[SHORT PROBLEM] Convert the stretch of the items below, from the line containing "genus: Cyperus" through the line containing "family: Procyonidae", into a JSON list of strings with one string per line. Include both of those lines and only the lines between them, and omit any blank lines.

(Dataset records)
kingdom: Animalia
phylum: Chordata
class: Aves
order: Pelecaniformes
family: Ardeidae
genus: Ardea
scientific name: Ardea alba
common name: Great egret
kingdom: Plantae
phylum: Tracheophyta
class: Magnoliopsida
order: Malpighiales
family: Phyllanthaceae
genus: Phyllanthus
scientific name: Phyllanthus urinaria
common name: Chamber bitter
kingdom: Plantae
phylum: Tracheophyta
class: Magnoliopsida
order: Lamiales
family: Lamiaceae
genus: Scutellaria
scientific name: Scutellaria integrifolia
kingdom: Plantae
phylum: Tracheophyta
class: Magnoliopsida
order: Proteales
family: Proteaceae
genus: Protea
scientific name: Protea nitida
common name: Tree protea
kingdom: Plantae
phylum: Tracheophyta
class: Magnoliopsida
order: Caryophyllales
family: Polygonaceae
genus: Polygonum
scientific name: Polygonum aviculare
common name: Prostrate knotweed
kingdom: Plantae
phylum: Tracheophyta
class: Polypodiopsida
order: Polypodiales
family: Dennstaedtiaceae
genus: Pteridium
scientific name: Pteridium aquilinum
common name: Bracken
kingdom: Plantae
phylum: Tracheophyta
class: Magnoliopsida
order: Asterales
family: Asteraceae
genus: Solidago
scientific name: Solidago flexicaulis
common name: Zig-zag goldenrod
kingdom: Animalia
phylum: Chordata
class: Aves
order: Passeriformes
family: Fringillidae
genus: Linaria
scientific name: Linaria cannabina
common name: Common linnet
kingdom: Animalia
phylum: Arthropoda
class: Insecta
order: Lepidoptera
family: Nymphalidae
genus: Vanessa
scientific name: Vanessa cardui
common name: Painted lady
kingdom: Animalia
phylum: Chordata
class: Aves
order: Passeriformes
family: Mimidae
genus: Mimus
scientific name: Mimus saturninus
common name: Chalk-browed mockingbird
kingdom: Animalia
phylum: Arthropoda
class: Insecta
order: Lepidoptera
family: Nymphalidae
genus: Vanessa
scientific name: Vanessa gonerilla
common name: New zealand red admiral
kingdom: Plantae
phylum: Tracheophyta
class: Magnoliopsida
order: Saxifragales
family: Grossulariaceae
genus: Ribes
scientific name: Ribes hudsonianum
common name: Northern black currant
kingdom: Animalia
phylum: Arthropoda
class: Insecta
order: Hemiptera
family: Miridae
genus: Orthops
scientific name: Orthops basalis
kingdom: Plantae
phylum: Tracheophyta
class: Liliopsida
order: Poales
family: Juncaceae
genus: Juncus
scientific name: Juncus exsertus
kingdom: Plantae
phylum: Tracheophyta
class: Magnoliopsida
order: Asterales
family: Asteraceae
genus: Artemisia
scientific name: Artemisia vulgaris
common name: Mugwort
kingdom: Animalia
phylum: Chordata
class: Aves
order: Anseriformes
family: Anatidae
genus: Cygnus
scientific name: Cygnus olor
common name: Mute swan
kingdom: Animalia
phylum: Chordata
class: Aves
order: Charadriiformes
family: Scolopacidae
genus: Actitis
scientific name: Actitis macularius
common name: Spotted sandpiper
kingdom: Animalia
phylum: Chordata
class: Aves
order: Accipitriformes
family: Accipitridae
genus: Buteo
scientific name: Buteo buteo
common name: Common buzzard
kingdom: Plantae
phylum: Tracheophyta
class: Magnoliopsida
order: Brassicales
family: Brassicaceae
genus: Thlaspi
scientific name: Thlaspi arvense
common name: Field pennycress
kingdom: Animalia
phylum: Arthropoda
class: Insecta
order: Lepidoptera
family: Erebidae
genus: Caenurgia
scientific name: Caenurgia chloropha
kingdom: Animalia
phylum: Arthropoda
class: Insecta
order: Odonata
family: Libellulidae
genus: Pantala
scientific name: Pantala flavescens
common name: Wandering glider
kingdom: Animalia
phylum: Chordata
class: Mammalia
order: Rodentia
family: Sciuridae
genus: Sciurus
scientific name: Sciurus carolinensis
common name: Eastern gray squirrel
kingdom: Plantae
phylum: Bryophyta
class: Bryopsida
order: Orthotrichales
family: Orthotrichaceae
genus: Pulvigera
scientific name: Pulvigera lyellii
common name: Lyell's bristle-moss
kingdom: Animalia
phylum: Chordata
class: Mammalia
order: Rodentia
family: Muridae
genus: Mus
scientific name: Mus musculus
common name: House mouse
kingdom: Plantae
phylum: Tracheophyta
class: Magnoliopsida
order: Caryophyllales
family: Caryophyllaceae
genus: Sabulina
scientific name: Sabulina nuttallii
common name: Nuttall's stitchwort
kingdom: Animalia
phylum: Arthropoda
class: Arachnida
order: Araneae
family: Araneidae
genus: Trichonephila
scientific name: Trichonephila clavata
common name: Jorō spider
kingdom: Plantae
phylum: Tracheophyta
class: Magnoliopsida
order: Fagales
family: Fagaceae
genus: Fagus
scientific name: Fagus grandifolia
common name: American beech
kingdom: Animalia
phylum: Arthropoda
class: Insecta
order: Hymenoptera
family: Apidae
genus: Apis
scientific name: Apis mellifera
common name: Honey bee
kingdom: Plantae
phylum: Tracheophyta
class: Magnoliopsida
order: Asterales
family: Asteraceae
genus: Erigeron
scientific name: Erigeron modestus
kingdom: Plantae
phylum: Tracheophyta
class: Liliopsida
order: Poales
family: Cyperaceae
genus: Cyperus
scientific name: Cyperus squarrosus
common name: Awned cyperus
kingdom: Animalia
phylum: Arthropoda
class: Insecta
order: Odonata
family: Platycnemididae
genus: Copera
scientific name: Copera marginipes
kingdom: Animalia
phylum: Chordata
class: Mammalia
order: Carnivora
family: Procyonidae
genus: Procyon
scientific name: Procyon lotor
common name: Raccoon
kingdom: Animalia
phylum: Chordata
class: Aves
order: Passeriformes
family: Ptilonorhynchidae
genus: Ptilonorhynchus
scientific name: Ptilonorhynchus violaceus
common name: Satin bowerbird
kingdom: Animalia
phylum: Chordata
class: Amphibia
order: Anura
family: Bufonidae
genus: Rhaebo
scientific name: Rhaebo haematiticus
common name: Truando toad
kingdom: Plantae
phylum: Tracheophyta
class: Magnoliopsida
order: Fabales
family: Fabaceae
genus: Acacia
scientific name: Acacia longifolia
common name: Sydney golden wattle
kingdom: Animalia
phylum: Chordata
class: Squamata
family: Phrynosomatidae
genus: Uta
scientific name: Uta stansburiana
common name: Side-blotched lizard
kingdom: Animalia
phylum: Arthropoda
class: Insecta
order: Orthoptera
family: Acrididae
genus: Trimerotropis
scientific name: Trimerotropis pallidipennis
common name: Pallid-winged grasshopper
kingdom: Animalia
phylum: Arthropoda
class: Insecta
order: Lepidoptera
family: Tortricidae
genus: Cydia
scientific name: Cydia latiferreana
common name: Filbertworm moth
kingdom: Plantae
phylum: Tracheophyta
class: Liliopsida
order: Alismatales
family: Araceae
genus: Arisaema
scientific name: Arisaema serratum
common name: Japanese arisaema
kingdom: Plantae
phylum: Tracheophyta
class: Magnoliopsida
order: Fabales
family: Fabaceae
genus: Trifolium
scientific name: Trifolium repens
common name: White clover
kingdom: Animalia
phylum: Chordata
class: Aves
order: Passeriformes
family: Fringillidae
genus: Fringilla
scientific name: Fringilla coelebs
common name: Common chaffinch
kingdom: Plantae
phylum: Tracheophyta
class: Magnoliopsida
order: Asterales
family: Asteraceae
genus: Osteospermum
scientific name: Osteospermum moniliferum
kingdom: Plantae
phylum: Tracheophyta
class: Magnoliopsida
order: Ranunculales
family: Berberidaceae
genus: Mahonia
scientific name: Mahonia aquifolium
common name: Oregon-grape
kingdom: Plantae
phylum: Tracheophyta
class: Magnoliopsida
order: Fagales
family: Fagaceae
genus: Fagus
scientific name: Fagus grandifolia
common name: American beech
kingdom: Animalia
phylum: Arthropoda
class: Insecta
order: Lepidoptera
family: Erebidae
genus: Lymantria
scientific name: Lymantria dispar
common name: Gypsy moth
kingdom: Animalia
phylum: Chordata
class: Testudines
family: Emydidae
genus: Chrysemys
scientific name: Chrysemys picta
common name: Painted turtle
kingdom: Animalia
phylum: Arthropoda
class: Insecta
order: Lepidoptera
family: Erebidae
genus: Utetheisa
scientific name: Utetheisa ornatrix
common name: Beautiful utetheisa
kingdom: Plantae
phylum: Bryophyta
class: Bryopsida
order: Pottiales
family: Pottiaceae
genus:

[RESULT BELOW]
[
  "genus: Cyperus",
  "scientific name: Cyperus squarrosus",
  "common name: Awned cyperus",
  "kingdom: Animalia",
  "phylum: Arthropoda",
  "class: Insecta",
  "order: Odonata",
  "family: Platycnemididae",
  "genus: Copera",
  "scientific name: Copera marginipes",
  "kingdom: Animalia",
  "phylum: Chordata",
  "class: Mammalia",
  "order: Carnivora",
  "family: Procyonidae"
]